Bivalves are by far the dominant faunal element accounting for 84–96% of the individuals, followed by gastropods, serpulids, echinoids, crinoids, and calcisponges. They dominate also in terms of taxa constituting 47 of altogether 67 taxa (Fig. 7, Table 2). The fauna represents a variety of guilds such as epibyssate forms (e.g., Oxytoma, Chlamys, Spondylopecten, Megacucullaea), cemented forms (e.g., the oysters Nanogyra, Actinostreon, Liostrea, and serpulids), free recliners able to swim for short distances (Entolium), endobyssate forms (e.g., Gervillella), shallow burrowers (trigoniids; e.g., Rhinetrigonia retrorsa, Fig. 8c), deep burrowers (e.g., ‘Lucina’, Pholadomya, Pleuromya), infaunal mobile (Rollieria) and epifaunal mobile forms (gastropods), and wood borers (Turnus) (Fig. 8b). In terms of trophic groups, suspension-feeders dominate (brachiopods, serpulids, sponges, crinoids, nearly all bivalves), but at locality HB I the likely chemosymbiotic ‘Lucina’ rotundata (Fig. 8d) accounts for more than half of all individuals. Mobile herbivores/detritus feeders are represented by gastropods and echinoids, infaunal deposit feeders by the rare bivalve Rollieria and the scaphopod Laevidentalium. Several decapod claws indicate the presence of scavengers. The wood-boring Turnus was feeding on drift wood, constructing short tunnels (Fig. 8b).
Some shells are encrusted by the small oyster Nanogyra, whereas the large oyster Actinostreon marshii (Fig. 8a) encrusted shells of the same species (auto-encruster), commonly forming small clusters. Only few shells are bored by acrothoracican barnacles (Rogerella isp.), phoronids (Talpina isp.), and an unknown organism producing small cylindrical holes (Oichnus isp.).
Lateral and vertical faunal changes
Considering that the HB could be followed for only half a kilometre and that the distance between sections ranges from 50 to 257 m, the lateral changes in faunal composition and the relative abundance of taxa are quite striking. For example, ‘Lucina’ rotundata is quite abundant at locality HB I, rare at HB II and absent from HB III to V (Fig. 9). The large, plicate oyster Actinostreon marshii is the most abundant species at HB II, rare at HB I and occurring at HB III. The presence of the wood-boring bivalve Turnus is tied to the presence of wood pieces, which are most abundant at HB I, III, and IV (Fig. 10).
The samples from the different localities do not represent the same level in the 1.5-m-thick bed, as exposures and weathering of the different levels varied along the outcrop belt. For example, the sample dominated by “Lucina” at HB I is from a lower level than those of the other localities, where the content of coarse quartz grains is lower and the marl content higher.

→ Material supplied
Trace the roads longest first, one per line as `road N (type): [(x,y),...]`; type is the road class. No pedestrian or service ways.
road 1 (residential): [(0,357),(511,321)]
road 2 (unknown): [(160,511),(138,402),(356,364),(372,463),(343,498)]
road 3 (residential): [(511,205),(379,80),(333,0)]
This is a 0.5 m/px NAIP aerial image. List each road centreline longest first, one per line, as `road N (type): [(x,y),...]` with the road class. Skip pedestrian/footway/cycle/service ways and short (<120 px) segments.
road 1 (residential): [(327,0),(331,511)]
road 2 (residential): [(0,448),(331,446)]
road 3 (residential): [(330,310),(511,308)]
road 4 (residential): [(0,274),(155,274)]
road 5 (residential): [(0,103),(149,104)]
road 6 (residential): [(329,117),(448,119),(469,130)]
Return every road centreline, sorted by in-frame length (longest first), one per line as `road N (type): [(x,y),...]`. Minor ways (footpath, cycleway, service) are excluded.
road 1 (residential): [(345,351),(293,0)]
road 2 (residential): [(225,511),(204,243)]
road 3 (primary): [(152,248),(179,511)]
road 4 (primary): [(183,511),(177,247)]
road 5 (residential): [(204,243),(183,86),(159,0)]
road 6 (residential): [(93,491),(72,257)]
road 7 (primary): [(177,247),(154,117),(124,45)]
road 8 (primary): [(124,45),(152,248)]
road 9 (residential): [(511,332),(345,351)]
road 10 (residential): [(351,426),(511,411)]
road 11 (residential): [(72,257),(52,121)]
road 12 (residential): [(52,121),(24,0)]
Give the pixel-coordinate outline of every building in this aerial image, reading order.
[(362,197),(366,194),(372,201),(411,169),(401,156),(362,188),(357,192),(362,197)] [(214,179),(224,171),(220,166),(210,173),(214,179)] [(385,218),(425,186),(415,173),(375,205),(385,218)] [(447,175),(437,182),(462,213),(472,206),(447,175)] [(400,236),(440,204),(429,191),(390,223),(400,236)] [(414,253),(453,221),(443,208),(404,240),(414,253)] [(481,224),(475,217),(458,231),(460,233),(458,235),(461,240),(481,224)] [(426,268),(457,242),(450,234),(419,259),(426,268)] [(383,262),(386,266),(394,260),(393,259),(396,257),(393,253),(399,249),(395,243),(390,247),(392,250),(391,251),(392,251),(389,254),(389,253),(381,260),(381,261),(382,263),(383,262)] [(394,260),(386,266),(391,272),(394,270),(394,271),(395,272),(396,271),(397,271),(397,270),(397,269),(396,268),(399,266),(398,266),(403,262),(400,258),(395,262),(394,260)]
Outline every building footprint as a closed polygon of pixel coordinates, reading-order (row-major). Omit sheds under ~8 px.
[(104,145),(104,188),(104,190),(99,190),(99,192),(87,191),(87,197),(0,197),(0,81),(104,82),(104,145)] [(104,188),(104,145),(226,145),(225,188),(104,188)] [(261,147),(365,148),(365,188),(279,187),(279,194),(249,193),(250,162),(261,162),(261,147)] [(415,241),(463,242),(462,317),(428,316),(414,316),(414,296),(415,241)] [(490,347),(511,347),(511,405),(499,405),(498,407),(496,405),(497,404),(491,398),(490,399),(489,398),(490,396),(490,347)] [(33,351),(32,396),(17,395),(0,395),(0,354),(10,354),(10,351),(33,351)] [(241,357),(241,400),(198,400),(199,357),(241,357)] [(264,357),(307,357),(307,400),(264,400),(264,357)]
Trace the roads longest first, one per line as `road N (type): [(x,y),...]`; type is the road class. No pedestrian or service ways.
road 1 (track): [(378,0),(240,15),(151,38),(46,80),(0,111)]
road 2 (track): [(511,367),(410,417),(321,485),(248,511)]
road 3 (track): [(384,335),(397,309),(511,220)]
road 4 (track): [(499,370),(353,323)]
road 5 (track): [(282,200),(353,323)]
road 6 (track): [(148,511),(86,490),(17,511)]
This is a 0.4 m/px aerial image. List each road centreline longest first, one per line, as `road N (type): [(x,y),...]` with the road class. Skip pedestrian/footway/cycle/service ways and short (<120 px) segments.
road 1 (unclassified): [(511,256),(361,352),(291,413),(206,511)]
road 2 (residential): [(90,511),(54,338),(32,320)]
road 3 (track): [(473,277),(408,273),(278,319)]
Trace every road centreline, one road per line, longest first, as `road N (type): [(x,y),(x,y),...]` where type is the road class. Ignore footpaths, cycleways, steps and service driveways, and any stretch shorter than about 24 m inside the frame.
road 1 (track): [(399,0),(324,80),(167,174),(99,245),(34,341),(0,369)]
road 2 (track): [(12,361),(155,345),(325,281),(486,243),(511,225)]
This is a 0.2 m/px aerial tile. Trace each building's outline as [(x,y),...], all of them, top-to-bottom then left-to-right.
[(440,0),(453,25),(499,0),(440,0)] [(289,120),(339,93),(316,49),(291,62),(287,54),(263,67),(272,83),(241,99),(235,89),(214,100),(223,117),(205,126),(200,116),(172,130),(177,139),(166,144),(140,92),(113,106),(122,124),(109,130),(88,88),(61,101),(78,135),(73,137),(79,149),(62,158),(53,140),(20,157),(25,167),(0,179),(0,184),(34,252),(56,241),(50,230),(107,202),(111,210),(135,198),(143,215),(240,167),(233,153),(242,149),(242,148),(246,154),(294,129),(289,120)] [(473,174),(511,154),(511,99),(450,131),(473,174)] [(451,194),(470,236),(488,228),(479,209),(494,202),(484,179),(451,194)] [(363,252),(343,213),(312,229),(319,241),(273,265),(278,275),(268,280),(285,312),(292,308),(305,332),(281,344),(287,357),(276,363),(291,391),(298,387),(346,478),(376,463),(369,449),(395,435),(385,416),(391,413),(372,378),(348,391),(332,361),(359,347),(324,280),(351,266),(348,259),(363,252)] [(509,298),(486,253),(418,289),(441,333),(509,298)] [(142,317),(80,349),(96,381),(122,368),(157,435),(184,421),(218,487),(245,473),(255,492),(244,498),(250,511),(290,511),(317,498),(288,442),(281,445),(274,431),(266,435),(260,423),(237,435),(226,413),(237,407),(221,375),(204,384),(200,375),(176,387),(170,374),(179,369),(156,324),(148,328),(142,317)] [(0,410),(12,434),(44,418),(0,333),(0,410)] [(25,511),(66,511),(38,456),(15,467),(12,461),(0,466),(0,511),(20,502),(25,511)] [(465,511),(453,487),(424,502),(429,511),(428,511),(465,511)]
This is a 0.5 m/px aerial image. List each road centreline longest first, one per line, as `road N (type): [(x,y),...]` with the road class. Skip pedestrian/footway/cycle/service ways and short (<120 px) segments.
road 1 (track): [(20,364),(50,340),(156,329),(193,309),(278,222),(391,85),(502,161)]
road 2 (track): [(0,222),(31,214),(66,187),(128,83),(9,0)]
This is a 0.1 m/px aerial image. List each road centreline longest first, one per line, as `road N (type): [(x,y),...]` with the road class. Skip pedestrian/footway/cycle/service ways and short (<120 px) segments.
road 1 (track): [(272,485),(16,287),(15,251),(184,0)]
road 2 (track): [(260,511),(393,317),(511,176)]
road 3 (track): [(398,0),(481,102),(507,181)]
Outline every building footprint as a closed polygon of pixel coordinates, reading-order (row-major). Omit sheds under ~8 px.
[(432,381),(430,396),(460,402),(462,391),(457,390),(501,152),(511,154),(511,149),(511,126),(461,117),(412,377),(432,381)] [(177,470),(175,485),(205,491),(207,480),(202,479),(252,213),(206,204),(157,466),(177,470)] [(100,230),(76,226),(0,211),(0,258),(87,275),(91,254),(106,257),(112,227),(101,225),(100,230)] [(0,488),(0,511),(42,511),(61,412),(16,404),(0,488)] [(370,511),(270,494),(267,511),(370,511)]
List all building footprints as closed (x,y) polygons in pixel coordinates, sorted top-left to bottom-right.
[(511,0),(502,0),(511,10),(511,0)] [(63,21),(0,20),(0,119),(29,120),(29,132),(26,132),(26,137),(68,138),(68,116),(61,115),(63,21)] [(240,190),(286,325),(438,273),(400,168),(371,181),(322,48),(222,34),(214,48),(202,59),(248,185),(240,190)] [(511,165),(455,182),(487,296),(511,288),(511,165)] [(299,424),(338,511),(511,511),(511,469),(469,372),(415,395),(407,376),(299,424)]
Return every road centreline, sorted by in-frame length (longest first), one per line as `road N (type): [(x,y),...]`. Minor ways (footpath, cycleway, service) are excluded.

→ Tasks
A. Please check three statements against the fossil fauna text, answering yes or no to each and quoting the words of the text that decide it: (i) bivalves make up 47 of the 67 taxa; (ii) Actinostreon marshii is the most abundant species at HB I; (iii) the samples from all localities come from the same level of the bed.
B. Carry on the fossil fauna text from its last sentence.

→ Results for each task
A.
(i) Yes: "They dominate also in terms of taxa constituting 47 of altogether 67 taxa"
(ii) No: "The large, plicate oyster Actinostreon marshii is the most abundant species at HB II, rare at HB I"
(iii) No: "The samples from the different localities do not represent the same level in the 1.5-m-thick bed"

B.
The “Lucina” rotundata assemblage is strongly dominated by the name-giving species, and infauna (more than 70%) is, therefore, the dominant guild (Table 3). The species presumably was a deep-burrowing chemosymbiont like many other members of the family (e.g., Stanley 2014; Hryniewicz et al. 2020). They are nearly exclusively preserved as articulated specimens, and this is also true of other infaunal taxa such as Pholadomya and of the semi-infaunal Inoperna. This documents that they are at least parautochthonous, if not autochthonous. Only 28.1% of the individuals lived on the substrate such as the byssate bivalves Plesiopecten, Plagiostoma, Meleagrinella and small brachiopods, and 31.5% of the individuals were suspension-feeding. Large wood pieces are commonly bored by the bivalve Turnus (Fig. 8b). If this bivalve colonized the wood pieces, while they were still floating, it is not a member of the benthic community. Alternatively, Turnus could have bored the driftwood after it had settled on the sea floor. Which interpretation is correct cannot be decided. Due to the dominance of infaunal taxa and the small size of most epifaunal taxa, only few individuals have been bored (0.8%) or encrusted (2.5%) (Table 4).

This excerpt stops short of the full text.